The output of this action typically consists of a list of URLs pointing to the generated images.

Example Output:

[
  "https://assets.cognitiveactions.com/invocations/2cdd8a69-705e-4349-9bf1-08a823a2a69e/20557ef9-7e8a-45db-9ae8-93bcff2cce5d.webp"
]

Conceptual Usage Example (Python)

Here’s how you can call the Relight Portraits with Backgrounds action using Python:

import requests
import json

# Replace with your Cognitive Actions API key and endpoint
COGNITIVE_ACTIONS_API_KEY = "YOUR_COGNITIVE_ACTIONS_API_KEY"
COGNITIVE_ACTIONS_EXECUTE_URL = "https://api.cognitiveactions.com/actions/execute"  # Hypothetical endpoint

action_id = "379c5b60-384f-45bb-96b7-4cd16fbb5aa8"  # Action ID for Relight Portraits with Backgrounds

# Construct the input payload based on the action's requirements
payload = {
    "steps": 25,
    "width": 512,
    "height": 832,
    "prompt": "Woman, detailed face, sci-fi RGB glowing, cyberpunk",
    "lightSource": "Use Background Image",
    "outputFormat": "webp",
    "subjectImage": "https://replicate.delivery/pbxt/KtCKrs9sxPF3HciwoWL0TTVM9Nde7ySDWpO9S2flTiyi9Pp3/i3.png",
    "guidanceScale": 2,
    "outputQuality": 80,
    "numberOfImages": 1,
    "backgroundImage": "https://replicate.delivery/pbxt/KxPIbJUjSmVBlvn0M3C8PAz6brN5Z0eyZSGcKIVw3XfJ6vNV/7.webp",
    "additionalPrompt": "best quality",
    "computeNormalMaps": false,
    "highResolutionScale": 1.5,
    "avoidAttributesPrompt": "lowres, bad anatomy, bad hands, cropped, worst quality",
    "highResolutionDenoiseAmount": 0.5
}

headers = {
    "Authorization": f"Bearer {COGNITIVE_ACTIONS_API_KEY}",
    "Content-Type": "application/json"
}

try:
    response = requests.post(
        COGNITIVE_ACTIONS_EXECUTE_URL,
        headers=headers,
        json={"action_id": action_id, "inputs": payload}  # Hypothetical structure
    )
    response.raise_for_status()  # Raise an exception for bad status codes (4xx or 5xx)
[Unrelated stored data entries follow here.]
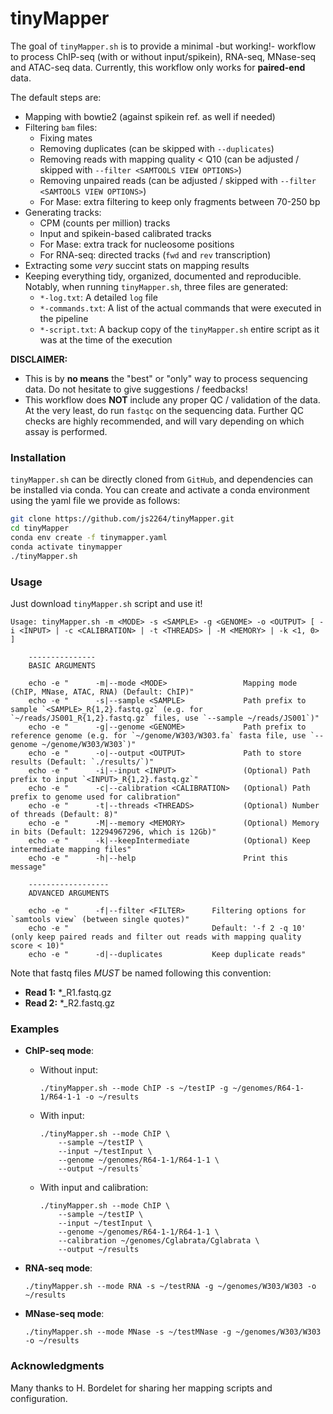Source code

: # tinyMapper 

The goal of `tinyMapper.sh` is to provide a minimal -but working!- workflow to process ChIP-seq (with or without input/spikein), RNA-seq, MNase-seq and ATAC-seq data. Currently, this workflow only works for **paired-end** data. 

The default steps are: 

- Mapping with bowtie2 (against spikein ref. as well if needed)
- Filtering `bam` files: 
    - Fixing mates
    - Removing duplicates (can be skipped with `--duplicates`)
    - Removing reads with mapping quality < Q10 (can be adjusted / skipped with `--filter <SAMTOOLS VIEW OPTIONS>`)
    - Removing unpaired reads (can be adjusted / skipped with `--filter <SAMTOOLS VIEW OPTIONS>`)
    - For Mase: extra filtering to keep only fragments between 70-250 bp
- Generating tracks: 
    - CPM (counts per million) tracks
    - Input and spikein-based calibrated tracks 
    - For Mase: extra track for nucleosome positions
    - For RNA-seq: directed tracks (`fwd` and `rev` transcription)
- Extracting some *very* succint stats on mapping results
- Keeping everything tidy, organized, documented and reproducible. Notably, when running `tinyMapper.sh`, three files are generated: 
    - `*-log.txt`: A detailed `log` file
    - `*-commands.txt`: A list of the actual commands that were executed in the pipeline
    - `*-script.txt`: A backup copy of the `tinyMapper.sh` entire script as it was at the time of the execution

**DISCLAIMER:** 

- This is by **no means** the "best" or "only" way to process sequencing data. Do not hesitate to give suggestions / feedbacks!
- This workflow does **NOT** include any proper QC / validation of the data. At the very least, do run `fastqc` on the sequencing data. Further QC checks are highly recommended, and will vary depending on which assay is performed. 

### Installation

`tinyMapper.sh` can be directly cloned from `GitHub`, and dependencies can be installed via conda. 
You can create and activate a conda environment using the yaml file we provide as follows:

```sh
git clone https://github.com/js2264/tinyMapper.git
cd tinyMapper
conda env create -f tinymapper.yaml
conda activate tinymapper
./tinyMapper.sh
```

### Usage 

Just download `tinyMapper.sh` script and use it!

```
Usage: tinyMapper.sh -m <MODE> -s <SAMPLE> -g <GENOME> -o <OUTPUT> [ -i <INPUT> | -c <CALIBRATION> | -t <THREADS> | -M <MEMORY> | -k <1, 0> ]

    ---------------
    BASIC ARGUMENTS

    echo -e "      -m|--mode <MODE>                 Mapping mode (ChIP, MNase, ATAC, RNA) (Default: ChIP)"
    echo -e "      -s|--sample <SAMPLE>             Path prefix to sample `<SAMPLE>_R{1,2}.fastq.gz` (e.g. for `~/reads/JS001_R{1,2}.fastq.gz` files, use `--sample ~/reads/JS001`)"
    echo -e "      -g|--genome <GENOME>             Path prefix to reference genome (e.g. for `~/genome/W303/W303.fa` fasta file, use `--genome ~/genome/W303/W303`)"
    echo -e "      -o|--output <OUTPUT>             Path to store results (Default: `./results/`)"
    echo -e "      -i|--input <INPUT>               (Optional) Path prefix to input `<INPUT>_R{1,2}.fastq.gz`"
    echo -e "      -c|--calibration <CALIBRATION>   (Optional) Path prefix to genome used for calibration"
    echo -e "      -t|--threads <THREADS>           (Optional) Number of threads (Default: 8)"
    echo -e "      -M|--memory <MEMORY>             (Optional) Memory in bits (Default: 12294967296, which is 12Gb)"
    echo -e "      -k|--keepIntermediate            (Optional) Keep intermediate mapping files"
    echo -e "      -h|--help                        Print this message"

    ------------------
    ADVANCED ARGUMENTS

    echo -e "      -f|--filter <FILTER>      Filtering options for `samtools view` (between single quotes)"
    echo -e "                                Default: '-f 2 -q 10' (only keep paired reads and filter out reads with mapping quality score < 10)"
    echo -e "      -d|--duplicates           Keep duplicate reads"
```

Note that fastq files *MUST* be named following this convention:
   
- **Read 1:** \*_R1.fastq.gz
- **Read 2:** \*_R2.fastq.gz

### Examples

* **ChIP-seq mode**:

    - Without input:               

        ```
        ./tinyMapper.sh --mode ChIP -s ~/testIP -g ~/genomes/R64-1-1/R64-1-1 -o ~/results
        ```
    
    - With input:

        ```
        ./tinyMapper.sh --mode ChIP \
            --sample ~/testIP \
            --input ~/testInput \
            --genome ~/genomes/R64-1-1/R64-1-1 \
            --output ~/results`
        ```
    
    - With input and calibration:

        ```
        ./tinyMapper.sh --mode ChIP \
            --sample ~/testIP \
            --input ~/testInput \
            --genome ~/genomes/R64-1-1/R64-1-1 \
            --calibration ~/genomes/Cglabrata/Cglabrata \
            --output ~/results
        ```
    
* **RNA-seq mode**:

    ```
    ./tinyMapper.sh --mode RNA -s ~/testRNA -g ~/genomes/W303/W303 -o ~/results
    ```

* **MNase-seq mode**:

    ```
    ./tinyMapper.sh --mode MNase -s ~/testMNase -g ~/genomes/W303/W303 -o ~/results
    ```

### Acknowledgments

Many thanks to H. Bordelet for sharing her mapping scripts and configuration.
    result = response.json()
    print("Action executed successfully:")
    print(json.dumps(result, indent=2))

except requests.exceptions.RequestException as e:
    print(f"Error executing action {action_id}: {e}")
    if e.response is not None:
        print(f"Response status: {e.response.status_code}")
        try:
            print(f"Response body: {e.response.json()}")
        except json.JSONDecodeError:
            print(f"Response body: {e.response.text}")
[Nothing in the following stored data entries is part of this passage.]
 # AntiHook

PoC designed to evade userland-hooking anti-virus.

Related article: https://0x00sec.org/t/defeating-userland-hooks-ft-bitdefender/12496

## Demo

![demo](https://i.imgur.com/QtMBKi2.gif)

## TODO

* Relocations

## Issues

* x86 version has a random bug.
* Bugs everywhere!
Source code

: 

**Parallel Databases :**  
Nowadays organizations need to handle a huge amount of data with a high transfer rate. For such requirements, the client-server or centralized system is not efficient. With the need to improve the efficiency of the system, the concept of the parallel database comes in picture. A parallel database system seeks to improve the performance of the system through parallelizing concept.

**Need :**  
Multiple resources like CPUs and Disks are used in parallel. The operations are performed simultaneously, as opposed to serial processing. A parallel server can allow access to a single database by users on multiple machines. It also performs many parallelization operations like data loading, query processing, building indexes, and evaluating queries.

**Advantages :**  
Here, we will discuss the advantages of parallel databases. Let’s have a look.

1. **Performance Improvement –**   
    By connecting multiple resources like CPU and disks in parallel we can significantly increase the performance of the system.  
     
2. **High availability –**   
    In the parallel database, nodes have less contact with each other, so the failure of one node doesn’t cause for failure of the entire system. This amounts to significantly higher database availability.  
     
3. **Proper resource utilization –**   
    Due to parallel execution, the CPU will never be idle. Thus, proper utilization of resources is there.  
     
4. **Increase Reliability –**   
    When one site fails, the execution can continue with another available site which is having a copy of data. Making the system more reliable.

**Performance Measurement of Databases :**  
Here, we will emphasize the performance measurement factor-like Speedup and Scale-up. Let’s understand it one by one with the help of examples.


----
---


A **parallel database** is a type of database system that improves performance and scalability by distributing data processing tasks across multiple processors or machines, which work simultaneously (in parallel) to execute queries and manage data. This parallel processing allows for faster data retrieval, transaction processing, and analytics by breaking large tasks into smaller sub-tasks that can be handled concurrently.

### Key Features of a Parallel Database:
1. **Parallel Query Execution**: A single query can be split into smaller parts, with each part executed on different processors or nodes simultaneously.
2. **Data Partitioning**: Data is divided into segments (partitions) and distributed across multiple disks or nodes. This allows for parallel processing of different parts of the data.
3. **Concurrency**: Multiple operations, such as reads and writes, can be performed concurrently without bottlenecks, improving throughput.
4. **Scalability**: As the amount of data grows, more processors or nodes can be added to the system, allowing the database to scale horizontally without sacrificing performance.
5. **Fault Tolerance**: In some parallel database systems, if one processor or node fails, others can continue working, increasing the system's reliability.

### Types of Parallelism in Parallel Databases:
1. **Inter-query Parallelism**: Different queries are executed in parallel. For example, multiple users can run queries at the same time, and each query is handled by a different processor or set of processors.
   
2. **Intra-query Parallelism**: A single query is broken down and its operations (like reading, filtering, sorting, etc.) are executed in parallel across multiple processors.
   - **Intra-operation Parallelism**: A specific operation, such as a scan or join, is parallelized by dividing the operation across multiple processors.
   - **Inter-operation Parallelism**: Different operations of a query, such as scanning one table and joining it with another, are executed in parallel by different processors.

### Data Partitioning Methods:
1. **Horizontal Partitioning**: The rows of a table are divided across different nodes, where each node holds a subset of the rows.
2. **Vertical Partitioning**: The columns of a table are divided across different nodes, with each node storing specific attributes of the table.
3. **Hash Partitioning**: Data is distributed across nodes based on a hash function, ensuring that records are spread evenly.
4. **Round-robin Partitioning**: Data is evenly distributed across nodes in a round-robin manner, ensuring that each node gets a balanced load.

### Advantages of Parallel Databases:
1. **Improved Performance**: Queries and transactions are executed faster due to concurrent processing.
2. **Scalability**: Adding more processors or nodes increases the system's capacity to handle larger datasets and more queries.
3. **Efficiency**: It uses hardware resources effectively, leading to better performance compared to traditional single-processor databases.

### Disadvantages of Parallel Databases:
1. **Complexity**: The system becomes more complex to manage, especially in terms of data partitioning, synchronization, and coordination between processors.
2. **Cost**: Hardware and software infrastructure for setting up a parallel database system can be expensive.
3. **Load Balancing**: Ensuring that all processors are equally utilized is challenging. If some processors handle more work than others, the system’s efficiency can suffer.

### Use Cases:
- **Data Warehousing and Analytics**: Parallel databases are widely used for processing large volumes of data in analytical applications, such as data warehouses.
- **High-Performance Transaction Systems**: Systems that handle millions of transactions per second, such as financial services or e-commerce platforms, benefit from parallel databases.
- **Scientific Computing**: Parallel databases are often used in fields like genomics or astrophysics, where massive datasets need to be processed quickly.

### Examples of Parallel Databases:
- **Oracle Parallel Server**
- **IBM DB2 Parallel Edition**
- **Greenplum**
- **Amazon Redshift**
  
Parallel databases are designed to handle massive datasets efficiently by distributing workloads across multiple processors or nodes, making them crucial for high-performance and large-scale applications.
In this code snippet, replace YOUR_COGNITIVE_ACTIONS_API_KEY with your actual API key. The payload variable is constructed based on the action's input schema. This example demonstrates how to send a request to the Cognitive Actions service, handle the response, and print the results.

Conclusion

The Relight Portraits with Backgrounds action provides a powerful way to enhance portrait images by integrating them with backgrounds while ensuring realistic lighting. By leveraging this Cognitive Action, developers can easily improve their applications’ image processing capabilities. Whether you're looking to create stunning visuals for marketing materials or enhance personal projects, this tool is a valuable addition to your toolkit. Explore the possibilities and let your creativity shine!